- [Brano scelto]
○ ○ ○
Cara Giulietta,
cominciamo dai consigli che posso darti, e
che possono spiegarti quello che non riesci ad applicare bene de “L’arte di
insegnare”.
·
Non ascoltavano sempre, ma a giorni alterni,
chiacchieravano spesso, soprattutto durante le esercitazioni.
Il concetto base è questo: quando tu parli, loro devono ascoltare e contribuire alla lezione. Lo
devi pretendere. E devi considerarla una pretesa giusta, non una richiesta
assurda. È questo il segreto. Il resto viene di conseguenza.
La lezione non è una spiegazione che tu fai, mentre
loro sono lì, passivi. Devi imparare a spiegare le cose in modo da coinvolgerli
continuamente e senza preavviso (cioè, ognuno deve sentire che da un momento
all’altro può essere chiamato). La
lezione non deve essere una conferenza che loro devono ascoltare passivamente.
Deve essere un lavoro di gruppo: tu guidi e loro partecipano attivamente.
Tutti. Sempre.
L’esercitazione e l’interrogazione fanno assolutamente
parte della lezione.
Possono distrarsi mentre interroghi un loro compagno?
Assolutamente no. E se chiacchierano lo stesso? Smetti di interrogare
immediatamente e smetti di fare esercitazione. E se parla solo un gruppetto?
Smetti lo stesso. Chi tace quando qualcuno chiacchiera o disturba diventa suo complice.
Spiega bene questo concetto: la responsabilità della lezione non è tua, ma di
tutti. Se la lezione è noiosa è colpa di tutti. Se è interessante è merito di
tutti.
·
la loro attenzione si riduce agli attimi di
spiegazione, quando facciamo esercizi alla lavagna loro si distraggono per poi
chiedere delucidazioni perché non hanno capito;
ripeto sempre le stesse cose,
perché loro non ascoltano;
Mai e poi mai spiegare
di nuovo quello che hai già spiegato se loro sono stati disattenti. Chi vuole stare attento e viene disturbato dai
compagni chiacchieroni deve protestare. Spiega bene questo concetto: chi tace
acconsente (e poi si arrangia).
·
Mai rispondere alle domande di chi non è stato
attento. Fanno una domanda? Rispondi, calmissima:
“Non hai capito? Che peccato! Dovevi stare attento. Io l’ho già spiegato. Oggi
pomeriggio incontratevi a casa, tu e il tuo compagno chiacchierino, e cercate
di capire da soli. Sono un’insegnante, non la vostra serva, pronta a ripetere
cento volte la spiegazione perché prima non sta attento uno e poi non sta
attento l’altro. Se lo facessi sarei una povera scema della quale dite ‘Non
serve stare attenti, tanto c’è la scema che ce lo ripete finché vogliamo’. Beh,
vi siete sbagliati. Sapeste quanto ho studiato per imparare bene la matematica,
capireste. Comunque, se vedo che state attentissimi e non capite allora ve lo
spiego venti volte. Ma così no.”
○ ○ ○
- [Dati forniti]
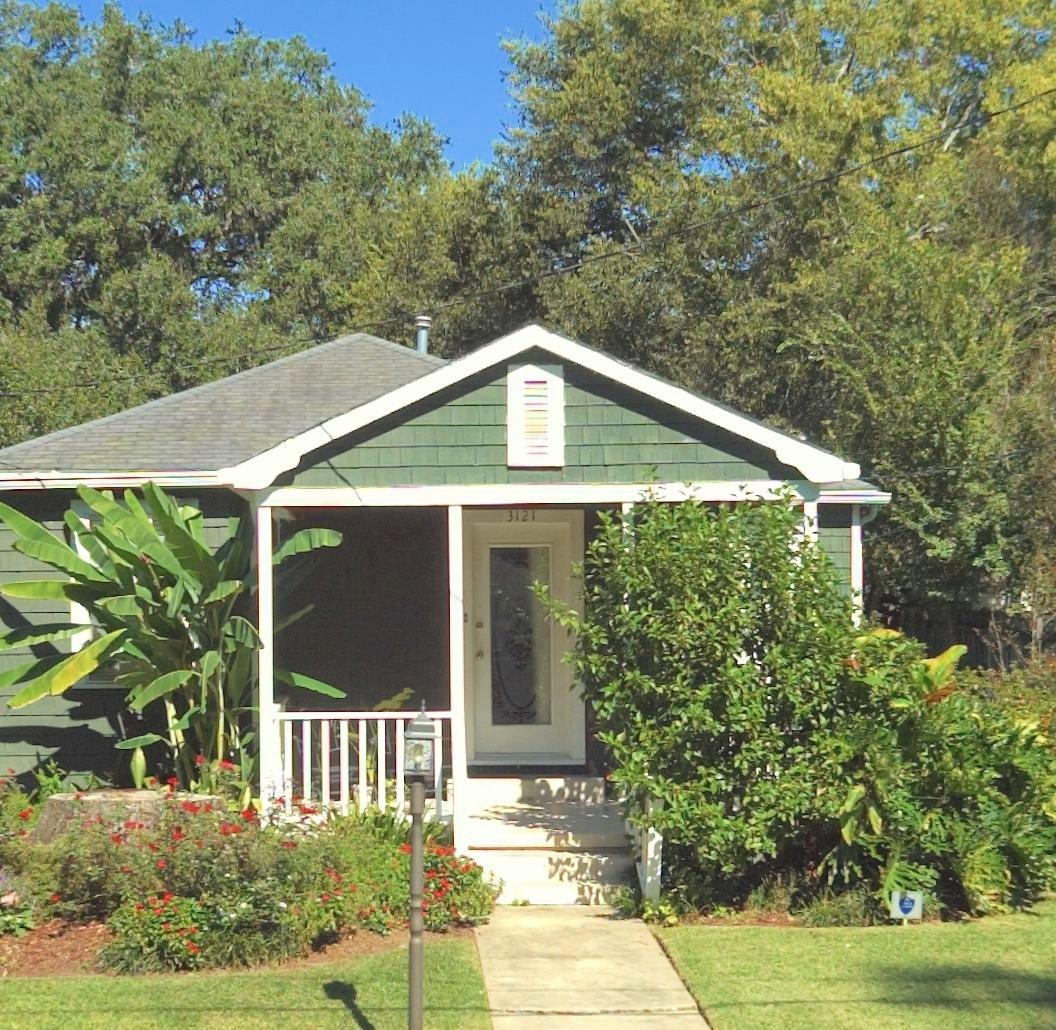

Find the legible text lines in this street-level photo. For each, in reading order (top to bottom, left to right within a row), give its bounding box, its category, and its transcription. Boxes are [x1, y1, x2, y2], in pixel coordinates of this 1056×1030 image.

[505, 508, 537, 524] StreetNumber: 3121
○ ○ ○
- [Quesiti e compiti]
1. Modifica la lettera a Giulietta da "Smetti lo stesso." a "poi si arrangia).", mettendo "alleato" al posto di "complice".
2. Rispondi a queste domande sulla lettera a Giulietta.
(a) Di chi è la responsabilità della lezione?
(b) Che cosa deve fare chi vuole stare attento e viene disturbato dai compagni chiacchieroni?
(c) Quante volte l'insegnante rispiegherebbe un argomento se vedesse gli alunni attentissimi che non capiscono?

- [Soluzioni dell'esercizio]
1.
Smetti lo stesso. Chi tace quando qualcuno chiacchiera o disturba diventa suo alleato.
Spiega bene questo concetto: la responsabilità della lezione non è tua, ma di
tutti. Se la lezione è noiosa è colpa di tutti. Se è interessante è merito di
tutti.
·
la loro attenzione si riduce agli attimi di
spiegazione, quando facciamo esercizi alla lavagna loro si distraggono per poi
chiedere delucidazioni perché non hanno capito;
ripeto sempre le stesse cose,
perché loro non ascoltano;
Mai e poi mai spiegare
di nuovo quello che hai già spiegato se loro sono stati disattenti. Chi vuole stare attento e viene disturbato dai
compagni chiacchieroni deve protestare. Spiega bene questo concetto: chi tace
acconsente (e poi si arrangia).

2.
(a) Di tutti.
(b) Deve protestare.
(c) Venti volte.